Your answer should contain each record from the listing, repeated exactly.

-- Opening Marker --

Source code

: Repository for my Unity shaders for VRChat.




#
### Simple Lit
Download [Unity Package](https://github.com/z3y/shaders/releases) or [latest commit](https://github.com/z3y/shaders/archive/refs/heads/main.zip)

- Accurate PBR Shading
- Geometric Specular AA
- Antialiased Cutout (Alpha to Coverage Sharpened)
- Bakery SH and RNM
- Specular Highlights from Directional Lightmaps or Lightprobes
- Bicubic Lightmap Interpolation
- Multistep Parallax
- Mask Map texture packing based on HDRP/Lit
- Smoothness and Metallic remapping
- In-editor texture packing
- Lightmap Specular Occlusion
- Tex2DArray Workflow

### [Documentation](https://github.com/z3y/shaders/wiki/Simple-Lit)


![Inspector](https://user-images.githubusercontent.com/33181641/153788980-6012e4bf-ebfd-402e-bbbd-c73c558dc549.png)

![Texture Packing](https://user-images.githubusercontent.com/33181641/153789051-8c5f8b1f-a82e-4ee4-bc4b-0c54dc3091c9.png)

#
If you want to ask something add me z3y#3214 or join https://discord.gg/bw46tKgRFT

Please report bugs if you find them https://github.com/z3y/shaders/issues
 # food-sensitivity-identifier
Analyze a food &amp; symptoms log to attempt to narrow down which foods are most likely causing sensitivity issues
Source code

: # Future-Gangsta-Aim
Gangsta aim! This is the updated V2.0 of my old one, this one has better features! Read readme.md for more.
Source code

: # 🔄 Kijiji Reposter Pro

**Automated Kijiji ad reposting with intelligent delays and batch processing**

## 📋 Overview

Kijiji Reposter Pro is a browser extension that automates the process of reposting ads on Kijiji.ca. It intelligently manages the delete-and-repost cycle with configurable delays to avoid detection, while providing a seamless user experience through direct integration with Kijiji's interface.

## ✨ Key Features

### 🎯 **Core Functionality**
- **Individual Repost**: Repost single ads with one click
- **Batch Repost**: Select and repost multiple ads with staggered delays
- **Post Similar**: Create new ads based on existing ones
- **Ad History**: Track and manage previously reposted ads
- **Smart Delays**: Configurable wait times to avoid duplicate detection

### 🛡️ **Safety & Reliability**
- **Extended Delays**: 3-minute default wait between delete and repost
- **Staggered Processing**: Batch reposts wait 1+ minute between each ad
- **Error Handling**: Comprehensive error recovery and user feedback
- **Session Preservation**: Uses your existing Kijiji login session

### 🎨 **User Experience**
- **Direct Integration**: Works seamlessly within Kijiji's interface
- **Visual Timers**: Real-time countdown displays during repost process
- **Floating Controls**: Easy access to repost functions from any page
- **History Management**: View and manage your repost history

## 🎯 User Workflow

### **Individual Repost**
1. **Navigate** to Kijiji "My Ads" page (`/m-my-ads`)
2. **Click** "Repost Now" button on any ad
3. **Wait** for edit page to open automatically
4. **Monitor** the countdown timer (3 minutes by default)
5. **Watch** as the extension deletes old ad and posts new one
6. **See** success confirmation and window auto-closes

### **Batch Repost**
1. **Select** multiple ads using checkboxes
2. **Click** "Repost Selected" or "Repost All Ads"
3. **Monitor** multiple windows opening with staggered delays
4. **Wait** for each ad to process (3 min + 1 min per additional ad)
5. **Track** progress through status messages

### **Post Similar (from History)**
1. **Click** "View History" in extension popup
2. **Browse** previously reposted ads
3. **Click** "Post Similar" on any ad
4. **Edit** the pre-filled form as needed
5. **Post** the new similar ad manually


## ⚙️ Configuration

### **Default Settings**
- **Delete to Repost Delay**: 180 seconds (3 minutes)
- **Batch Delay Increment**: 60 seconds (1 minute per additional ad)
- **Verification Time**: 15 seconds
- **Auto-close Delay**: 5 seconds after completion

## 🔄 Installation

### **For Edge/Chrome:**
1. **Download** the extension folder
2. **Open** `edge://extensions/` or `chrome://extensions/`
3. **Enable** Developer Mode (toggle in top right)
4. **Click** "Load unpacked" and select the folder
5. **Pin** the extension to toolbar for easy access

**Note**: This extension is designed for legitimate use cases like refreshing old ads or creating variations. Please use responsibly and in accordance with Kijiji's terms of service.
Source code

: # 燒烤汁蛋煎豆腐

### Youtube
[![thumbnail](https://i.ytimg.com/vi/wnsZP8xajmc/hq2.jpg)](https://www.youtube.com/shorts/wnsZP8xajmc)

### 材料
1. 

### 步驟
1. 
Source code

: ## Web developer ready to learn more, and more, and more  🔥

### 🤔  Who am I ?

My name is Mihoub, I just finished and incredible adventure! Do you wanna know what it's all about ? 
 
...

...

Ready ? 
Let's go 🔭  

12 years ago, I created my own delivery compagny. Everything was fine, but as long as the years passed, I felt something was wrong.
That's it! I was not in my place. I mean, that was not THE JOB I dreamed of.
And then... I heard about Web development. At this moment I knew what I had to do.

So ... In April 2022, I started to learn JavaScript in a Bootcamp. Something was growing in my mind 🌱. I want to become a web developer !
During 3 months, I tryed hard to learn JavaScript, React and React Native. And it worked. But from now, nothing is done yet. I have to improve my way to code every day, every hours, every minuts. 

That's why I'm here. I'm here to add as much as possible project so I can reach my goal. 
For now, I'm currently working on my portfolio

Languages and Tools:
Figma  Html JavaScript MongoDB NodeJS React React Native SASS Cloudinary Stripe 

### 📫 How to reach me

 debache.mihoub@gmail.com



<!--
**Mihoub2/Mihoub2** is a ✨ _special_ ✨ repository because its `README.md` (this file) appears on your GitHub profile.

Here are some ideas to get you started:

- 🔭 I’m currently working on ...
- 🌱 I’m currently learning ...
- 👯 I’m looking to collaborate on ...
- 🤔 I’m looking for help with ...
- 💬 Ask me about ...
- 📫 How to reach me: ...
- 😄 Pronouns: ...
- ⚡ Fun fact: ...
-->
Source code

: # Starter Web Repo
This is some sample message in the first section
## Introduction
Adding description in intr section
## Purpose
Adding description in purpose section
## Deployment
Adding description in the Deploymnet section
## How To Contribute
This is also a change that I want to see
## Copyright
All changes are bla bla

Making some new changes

-- Closing Marker --

→ **SOLUTION TO THE PROBLEM**
Source code

: Repository for my Unity shaders for VRChat.




#
### Simple Lit
Download [Unity Package](https://github.com/z3y/shaders/releases) or [latest commit](https://github.com/z3y/shaders/archive/refs/heads/main.zip)

- Accurate PBR Shading
- Geometric Specular AA
- Antialiased Cutout (Alpha to Coverage Sharpened)
- Bakery SH and RNM
- Specular Highlights from Directional Lightmaps or Lightprobes
- Bicubic Lightmap Interpolation
- Multistep Parallax
- Mask Map texture packing based on HDRP/Lit
- Smoothness and Metallic remapping
- In-editor texture packing
- Lightmap Specular Occlusion
- Tex2DArray Workflow

### [Documentation](https://github.com/z3y/shaders/wiki/Simple-Lit)


![Inspector](https://user-images.githubusercontent.com/33181641/153788980-6012e4bf-ebfd-402e-bbbd-c73c558dc549.png)

![Texture Packing](https://user-images.githubusercontent.com/33181641/153789051-8c5f8b1f-a82e-4ee4-bc4b-0c54dc3091c9.png)

#
If you want to ask something add me z3y#3214 or join https://discord.gg/bw46tKgRFT

Please report bugs if you find them https://github.com/z3y/shaders/issues
 # food-sensitivity-identifier
Analyze a food &amp; symptoms log to attempt to narrow down which foods are most likely causing sensitivity issues
Source code

: # Future-Gangsta-Aim
Gangsta aim! This is the updated V2.0 of my old one, this one has better features! Read readme.md for more.
Source code

: # 🔄 Kijiji Reposter Pro

**Automated Kijiji ad reposting with intelligent delays and batch processing**

## 📋 Overview

Kijiji Reposter Pro is a browser extension that automates the process of reposting ads on Kijiji.ca. It intelligently manages the delete-and-repost cycle with configurable delays to avoid detection, while providing a seamless user experience through direct integration with Kijiji's interface.

## ✨ Key Features

### 🎯 **Core Functionality**
- **Individual Repost**: Repost single ads with one click
- **Batch Repost**: Select and repost multiple ads with staggered delays
- **Post Similar**: Create new ads based on existing ones
- **Ad History**: Track and manage previously reposted ads
- **Smart Delays**: Configurable wait times to avoid duplicate detection

### 🛡️ **Safety & Reliability**
- **Extended Delays**: 3-minute default wait between delete and repost
- **Staggered Processing**: Batch reposts wait 1+ minute between each ad
- **Error Handling**: Comprehensive error recovery and user feedback
- **Session Preservation**: Uses your existing Kijiji login session

### 🎨 **User Experience**
- **Direct Integration**: Works seamlessly within Kijiji's interface
- **Visual Timers**: Real-time countdown displays during repost process
- **Floating Controls**: Easy access to repost functions from any page
- **History Management**: View and manage your repost history

## 🎯 User Workflow

### **Individual Repost**
1. **Navigate** to Kijiji "My Ads" page (`/m-my-ads`)
2. **Click** "Repost Now" button on any ad
3. **Wait** for edit page to open automatically
4. **Monitor** the countdown timer (3 minutes by default)
5. **Watch** as the extension deletes old ad and posts new one
6. **See** success confirmation and window auto-closes

### **Batch Repost**
1. **Select** multiple ads using checkboxes
2. **Click** "Repost Selected" or "Repost All Ads"
3. **Monitor** multiple windows opening with staggered delays
4. **Wait** for each ad to process (3 min + 1 min per additional ad)
5. **Track** progress through status messages

### **Post Similar (from History)**
1. **Click** "View History" in extension popup
2. **Browse** previously reposted ads
3. **Click** "Post Similar" on any ad
4. **Edit** the pre-filled form as needed
5. **Post** the new similar ad manually


## ⚙️ Configuration

### **Default Settings**
- **Delete to Repost Delay**: 180 seconds (3 minutes)
- **Batch Delay Increment**: 60 seconds (1 minute per additional ad)
- **Verification Time**: 15 seconds
- **Auto-close Delay**: 5 seconds after completion

## 🔄 Installation

### **For Edge/Chrome:**
1. **Download** the extension folder
2. **Open** `edge://extensions/` or `chrome://extensions/`
3. **Enable** Developer Mode (toggle in top right)
4. **Click** "Load unpacked" and select the folder
5. **Pin** the extension to toolbar for easy access

**Note**: This extension is designed for legitimate use cases like refreshing old ads or creating variations. Please use responsibly and in accordance with Kijiji's terms of service.
Source code

: # 燒烤汁蛋煎豆腐

### Youtube
[![thumbnail](https://i.ytimg.com/vi/wnsZP8xajmc/hq2.jpg)](https://www.youtube.com/shorts/wnsZP8xajmc)

### 材料
1. 

### 步驟
1. 
Source code

: ## Web developer ready to learn more, and more, and more  🔥

### 🤔  Who am I ?

My name is Mihoub, I just finished and incredible adventure! Do you wanna know what it's all about ? 
 
...

...

Ready ? 
Let's go 🔭  

12 years ago, I created my own delivery compagny. Everything was fine, but as long as the years passed, I felt something was wrong.
That's it! I was not in my place. I mean, that was not THE JOB I dreamed of.
And then... I heard about Web development. At this moment I knew what I had to do.

So ... In April 2022, I started to learn JavaScript in a Bootcamp. Something was growing in my mind 🌱. I want to become a web developer !
During 3 months, I tryed hard to learn JavaScript, React and React Native. And it worked. But from now, nothing is done yet. I have to improve my way to code every day, every hours, every minuts. 

That's why I'm here. I'm here to add as much as possible project so I can reach my goal. 
For now, I'm currently working on my portfolio

Languages and Tools:
Figma  Html JavaScript MongoDB NodeJS React React Native SASS Cloudinary Stripe 

### 📫 How to reach me

 debache.mihoub@gmail.com



<!--
**Mihoub2/Mihoub2** is a ✨ _special_ ✨ repository because its `README.md` (this file) appears on your GitHub profile.

Here are some ideas to get you started:

- 🔭 I’m currently working on ...
- 🌱 I’m currently learning ...
- 👯 I’m looking to collaborate on ...
- 🤔 I’m looking for help with ...
- 💬 Ask me about ...
- 📫 How to reach me: ...
- 😄 Pronouns: ...
- ⚡ Fun fact: ...
-->
Source code

: # Starter Web Repo
This is some sample message in the first section
## Introduction
Adding description in intr section
## Purpose
Adding description in purpose section
## Deployment
Adding description in the Deploymnet section
## How To Contribute
This is also a change that I want to see
## Copyright
All changes are bla bla

Making some new changes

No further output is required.